According to Genseal, upon his return Tuesday night, Skinner told Genseal, “Talk to this damn fool so we can take his finger prints, or we’ll send him to Washington, D.C., first and then send him back to the old country where he belongs.”

After Skinner left, Virant told Genseal, “They hurt my head.”

“I told him to come over closer to the bars and let me feel his head. I felt a bump [at] the back of his ear. Then Martin said he thought he had some ribs broken.

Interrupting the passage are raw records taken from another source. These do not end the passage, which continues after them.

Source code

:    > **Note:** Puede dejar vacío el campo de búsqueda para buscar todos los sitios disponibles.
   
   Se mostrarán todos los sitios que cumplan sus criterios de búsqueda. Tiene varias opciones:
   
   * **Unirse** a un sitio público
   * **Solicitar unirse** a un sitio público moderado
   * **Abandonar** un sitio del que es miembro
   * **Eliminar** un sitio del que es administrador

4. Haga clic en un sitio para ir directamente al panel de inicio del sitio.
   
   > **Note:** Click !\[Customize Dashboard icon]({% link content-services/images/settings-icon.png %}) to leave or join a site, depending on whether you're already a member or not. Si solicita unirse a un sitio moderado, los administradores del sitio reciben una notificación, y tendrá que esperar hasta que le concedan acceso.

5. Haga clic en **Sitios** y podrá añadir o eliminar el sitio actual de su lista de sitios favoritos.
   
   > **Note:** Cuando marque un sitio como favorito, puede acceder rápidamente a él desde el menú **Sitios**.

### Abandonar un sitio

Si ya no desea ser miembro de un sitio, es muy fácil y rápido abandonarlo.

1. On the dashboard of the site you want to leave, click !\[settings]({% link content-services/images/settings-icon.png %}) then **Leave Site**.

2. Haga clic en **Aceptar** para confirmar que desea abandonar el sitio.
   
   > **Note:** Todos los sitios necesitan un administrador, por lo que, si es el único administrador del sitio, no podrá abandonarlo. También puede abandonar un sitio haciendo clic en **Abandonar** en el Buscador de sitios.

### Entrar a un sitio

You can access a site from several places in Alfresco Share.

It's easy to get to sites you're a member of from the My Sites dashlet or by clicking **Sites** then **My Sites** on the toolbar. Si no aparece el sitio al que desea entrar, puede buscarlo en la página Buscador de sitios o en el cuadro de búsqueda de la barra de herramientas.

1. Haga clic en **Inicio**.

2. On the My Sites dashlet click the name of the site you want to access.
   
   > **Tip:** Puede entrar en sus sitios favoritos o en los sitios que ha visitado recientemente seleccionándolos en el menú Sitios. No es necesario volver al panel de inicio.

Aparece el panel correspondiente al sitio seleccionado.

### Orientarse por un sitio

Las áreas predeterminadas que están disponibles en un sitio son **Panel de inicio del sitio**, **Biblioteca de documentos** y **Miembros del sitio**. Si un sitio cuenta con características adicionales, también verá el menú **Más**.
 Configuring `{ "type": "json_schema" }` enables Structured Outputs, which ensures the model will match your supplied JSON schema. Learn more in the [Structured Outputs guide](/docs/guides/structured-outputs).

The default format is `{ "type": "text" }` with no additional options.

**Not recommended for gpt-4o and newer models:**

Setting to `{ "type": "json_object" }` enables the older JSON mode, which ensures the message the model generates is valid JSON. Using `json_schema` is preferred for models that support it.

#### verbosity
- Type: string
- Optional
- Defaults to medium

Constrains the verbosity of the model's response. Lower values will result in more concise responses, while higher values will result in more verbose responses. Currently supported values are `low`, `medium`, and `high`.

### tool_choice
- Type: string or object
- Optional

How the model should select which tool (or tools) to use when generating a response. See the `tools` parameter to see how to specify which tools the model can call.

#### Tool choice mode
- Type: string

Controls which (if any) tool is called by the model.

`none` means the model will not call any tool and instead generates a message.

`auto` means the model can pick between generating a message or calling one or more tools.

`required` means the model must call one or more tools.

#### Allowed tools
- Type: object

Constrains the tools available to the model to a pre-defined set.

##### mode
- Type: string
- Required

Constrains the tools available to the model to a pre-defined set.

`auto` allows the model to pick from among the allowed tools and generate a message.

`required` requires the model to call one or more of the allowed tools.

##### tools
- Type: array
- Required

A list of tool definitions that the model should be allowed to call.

I wanted to feel and he couldn’t stand for me to touch them.”

Genseal also said Virant told him that all of the deputies on duty “had taken turns” at beating him, “but that Skinner had done most of it.” When Genseal asked him why he wouldn’t let them take his fingerprints, Virant became hysterical. “He said that they had nearly killed him now and if he let them take his fingerprints they would probably kill him altogether,” Genseal said.

On Wednesday, according to Genseal, Virant told Deputy Ernest L. Fleming that he wanted a doctor and wanted to phone his sister in Peoria. Neither request was granted. Genseal said he heard no words or sounds from Virant’s cell that night or on Thursday morning.

On Thursday afternoon around 2 p.m., Genseal said, Skinner came to the cell block and called to Martin. “Then he immediately said, ‘That ____ has hung himself.’ Then he fumbled around for about five or 10 minutes at the cell door.”

Neither Skinner nor Fleming made any move to cut Virant down or initiate resuscitation attempts. Instead, Fleming called the coroner, and it was the coroner who cut Virant down and personally began attempts to revive him. Coroner Allen, testifying as a witness at the inquest, said, “I said that in view of the circumstances that has (sic) already attended this man’s confinement in the jail here, all possible efforts should be made to revive him.”

The inquest was still under way when the Pekin Daily Times went to press on Sept. 15, 1932. The banner headline of that edition was, “MCNALLY IS BEFORE CORONER’S JURY.” But not long after going to press, the coroner’s jury returned with its verdict. The Daily Times then hastily put out an “extra” edition (which rapidly sold out) with the blazing headlines:

JURY SAYS DEATH HOMICIDE” and “SAYS VIRANT DID NOT HANG HIMSELF

Their verdict was that he died at the jail “from injuries and shock, resulting from external violence inflicted by others than himself, while in the custody of the sheriff of Tazewell county.

“We recommend that Deputy Sheriff C. O. Skinner be held to await the action of the grand jury, now in session. We further recommend that the grand jury make thoro investigation of the implication of other parties unknown to this jury.”